Now You See it, Now You Don’t: The Comings and Goings of Disregarded Entities
The Tax Lawyer, Vol. 65, Winter 2012
50 Pages Posted: 10 Oct 2011 Last revised: 21 Sep 2015
Date Written: October 10, 2011
While state law recognizes an LLC as a distinct type of entity, an LLC is not a distinct entity for federal tax purposes. An LLC that has two or more owners is treated as either a corporation or a partnership, while an LLC with a single owner will be disregarded for federal income tax purposes unless it elects to be treated as a corporation.
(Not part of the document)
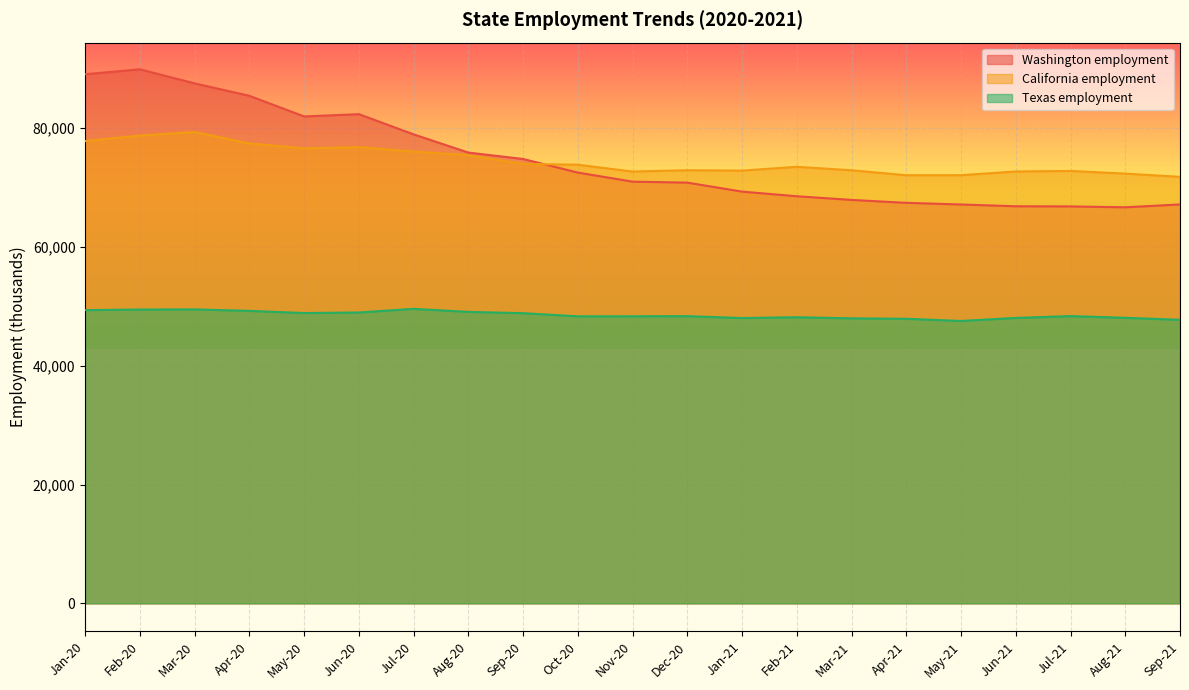

Is it true that Washington employment equals 89052 at Jan-20?

True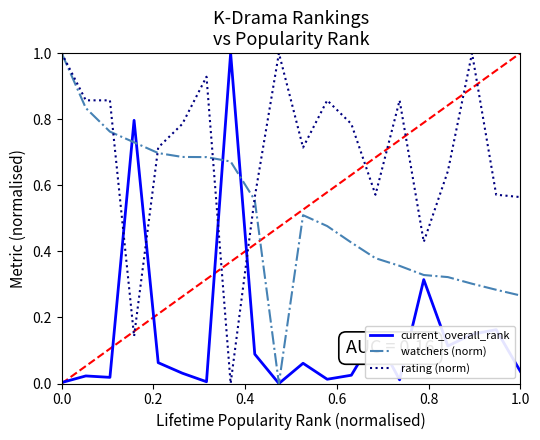

True or false: rating (norm) has a value of 1.0 at 1.0.

False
In addition to single-member LLCs, the Code and Regulations recognize a second type of disregarded entity – the qualified subchapter S subsidiary (commonly called a QSub). The first part of this Article examines the tax consequences of (1) the formation and dissolution of single member LLCs, (2) check-the-box elections and revocations for a single member LLC, (3) the addition of a second member to an LLC, which converts a disregarded entity into a partnership, (4) the reduction of the number of members of an LLC from two or more to one, which converts the LLC from a partnership into a disregarded entity, (5) the election by a LLC to be taxed as a corporation – including “check and sell” and “check and merge” transactions – and the revocation of an election by an LLC to be taxed as a corporation, (6) the merger of a single member LLC into another LLC or a partnership, and (7) the merger of an LLC into a corporation. The second part of the Article examines the treatment of QSub elections, revocations, and terminations, in various contexts, including merger and acquisition transactions.